# Logfile integrity monitoring



## thogard (Mar 5, 2019)

Many compliance specifications require logfile integrity monitoring.   I'm at a loss of how to do this properly with FreeBSD without writing my own code.  I'm looking at checking log files that grow for a while, get rotated to a different name and then later compressed  and I want to do this with text files as well as binary files from OpenBSM.  Tools like OSSEC seem to have some smarts when it comes to expanding log files or renamed logs but they don't seem to detect when the early parts of an expanding log have have been tampered with.  Is there a simple tool that checksums a log up to its previously checked size to detect that or knows its been compressed?  I expect the 1st answer is "move your logs to a more secure log server" but I have the same problem on that server too.  What are the common solutions for doing this?


----------



## bds (Mar 6, 2019)

This might not directly address your question, but running with kern.securelevel > 0 and setting the system append-only flag on a log file is probably the best way of avoiding tampering in a sensitive environment. However, if you're rotating and/or compressing you'll need to think carefully about how these can proceed without hitting the same wall as an attacker.
The trouble with secure hashes is that you only get a yes/no that they have been altered, but if they have you really will want to know what was changed to evaluate the nature/intent of an intrusion. So replicate them to a secured location, and to compare them you can create a truncated copy of the new one with head -c given the size in bytes of the old.

• Material supplied:
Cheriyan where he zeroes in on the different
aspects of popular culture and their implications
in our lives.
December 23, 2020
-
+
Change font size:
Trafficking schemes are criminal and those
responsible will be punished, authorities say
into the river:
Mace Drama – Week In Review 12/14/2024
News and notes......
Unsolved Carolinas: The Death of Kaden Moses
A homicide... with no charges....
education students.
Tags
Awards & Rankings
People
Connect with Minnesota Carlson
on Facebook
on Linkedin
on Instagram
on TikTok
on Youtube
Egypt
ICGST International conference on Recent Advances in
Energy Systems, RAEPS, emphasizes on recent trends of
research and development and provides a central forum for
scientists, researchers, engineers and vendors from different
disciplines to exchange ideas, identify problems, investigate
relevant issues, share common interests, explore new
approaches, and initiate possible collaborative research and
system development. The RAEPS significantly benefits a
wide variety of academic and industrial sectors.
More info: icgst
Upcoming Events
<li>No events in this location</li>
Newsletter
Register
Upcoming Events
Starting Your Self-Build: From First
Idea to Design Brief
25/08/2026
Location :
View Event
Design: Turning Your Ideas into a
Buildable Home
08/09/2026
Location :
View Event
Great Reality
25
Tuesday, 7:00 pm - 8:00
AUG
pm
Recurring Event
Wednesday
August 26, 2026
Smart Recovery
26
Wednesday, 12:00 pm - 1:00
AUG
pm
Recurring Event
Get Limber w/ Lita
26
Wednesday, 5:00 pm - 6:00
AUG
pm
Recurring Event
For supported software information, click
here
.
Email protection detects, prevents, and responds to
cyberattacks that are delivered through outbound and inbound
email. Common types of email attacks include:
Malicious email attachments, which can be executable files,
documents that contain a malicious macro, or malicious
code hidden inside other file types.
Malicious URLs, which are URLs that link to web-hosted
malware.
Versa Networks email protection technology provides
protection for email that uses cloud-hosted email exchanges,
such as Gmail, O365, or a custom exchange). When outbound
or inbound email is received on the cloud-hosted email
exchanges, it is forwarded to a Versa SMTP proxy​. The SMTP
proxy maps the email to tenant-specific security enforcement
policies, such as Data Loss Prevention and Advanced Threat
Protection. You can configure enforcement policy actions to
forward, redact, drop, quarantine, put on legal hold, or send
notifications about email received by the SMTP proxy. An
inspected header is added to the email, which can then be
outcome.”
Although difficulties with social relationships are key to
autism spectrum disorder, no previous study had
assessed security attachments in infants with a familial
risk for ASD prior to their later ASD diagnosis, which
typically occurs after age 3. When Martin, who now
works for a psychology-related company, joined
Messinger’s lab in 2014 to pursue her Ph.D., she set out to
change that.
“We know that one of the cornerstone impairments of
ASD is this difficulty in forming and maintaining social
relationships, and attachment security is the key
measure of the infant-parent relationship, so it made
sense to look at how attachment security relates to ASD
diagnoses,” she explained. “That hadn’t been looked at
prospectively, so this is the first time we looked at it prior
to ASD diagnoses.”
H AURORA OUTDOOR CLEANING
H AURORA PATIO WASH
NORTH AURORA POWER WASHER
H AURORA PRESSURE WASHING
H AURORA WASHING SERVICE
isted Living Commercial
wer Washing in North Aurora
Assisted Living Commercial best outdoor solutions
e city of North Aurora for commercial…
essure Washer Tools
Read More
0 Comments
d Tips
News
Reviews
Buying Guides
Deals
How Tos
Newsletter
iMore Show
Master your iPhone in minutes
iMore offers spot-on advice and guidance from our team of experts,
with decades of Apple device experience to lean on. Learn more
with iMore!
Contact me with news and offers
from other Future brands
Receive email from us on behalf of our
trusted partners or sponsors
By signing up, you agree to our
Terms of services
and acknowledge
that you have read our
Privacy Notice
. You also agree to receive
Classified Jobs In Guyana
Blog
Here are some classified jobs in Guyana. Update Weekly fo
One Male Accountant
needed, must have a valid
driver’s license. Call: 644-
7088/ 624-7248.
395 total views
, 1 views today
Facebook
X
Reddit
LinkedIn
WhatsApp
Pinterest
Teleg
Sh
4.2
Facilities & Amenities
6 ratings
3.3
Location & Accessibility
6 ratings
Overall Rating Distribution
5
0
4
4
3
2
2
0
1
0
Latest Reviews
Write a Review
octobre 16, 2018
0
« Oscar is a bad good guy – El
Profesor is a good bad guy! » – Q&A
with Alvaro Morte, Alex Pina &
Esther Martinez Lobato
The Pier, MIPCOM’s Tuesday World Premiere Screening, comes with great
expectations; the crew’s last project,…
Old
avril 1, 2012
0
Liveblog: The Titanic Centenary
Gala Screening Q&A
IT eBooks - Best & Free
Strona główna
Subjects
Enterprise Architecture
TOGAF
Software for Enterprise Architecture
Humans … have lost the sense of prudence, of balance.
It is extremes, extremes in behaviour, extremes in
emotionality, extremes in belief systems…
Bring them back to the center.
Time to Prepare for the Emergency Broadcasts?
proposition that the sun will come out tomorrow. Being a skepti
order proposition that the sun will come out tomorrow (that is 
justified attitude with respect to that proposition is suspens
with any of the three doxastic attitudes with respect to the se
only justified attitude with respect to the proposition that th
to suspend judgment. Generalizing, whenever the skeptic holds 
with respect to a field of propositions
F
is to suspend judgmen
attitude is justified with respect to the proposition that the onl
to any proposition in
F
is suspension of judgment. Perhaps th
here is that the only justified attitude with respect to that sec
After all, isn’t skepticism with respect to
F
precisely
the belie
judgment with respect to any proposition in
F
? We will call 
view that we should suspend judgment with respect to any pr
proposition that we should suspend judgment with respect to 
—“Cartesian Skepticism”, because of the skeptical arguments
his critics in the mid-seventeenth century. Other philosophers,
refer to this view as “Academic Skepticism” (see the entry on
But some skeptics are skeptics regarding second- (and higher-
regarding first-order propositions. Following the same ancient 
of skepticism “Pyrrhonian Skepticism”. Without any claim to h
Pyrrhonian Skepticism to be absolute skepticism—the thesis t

• Aim of the task: Recast the paragraph in the logfile integrity thread that begins "The trouble with secure hashes" as a short bulleted list that keeps its main facts.

• Result of the task:
- A secure hash only tells you yes or no: whether a log has been altered.
- If a log has been altered, you will want to know what changed so you can judge the nature and intent of the intrusion.
- Replicate the logs to a secured location.
- To compare a new log with an old one, use head -c to make a truncated copy of the new log, cut to the old log's size in bytes.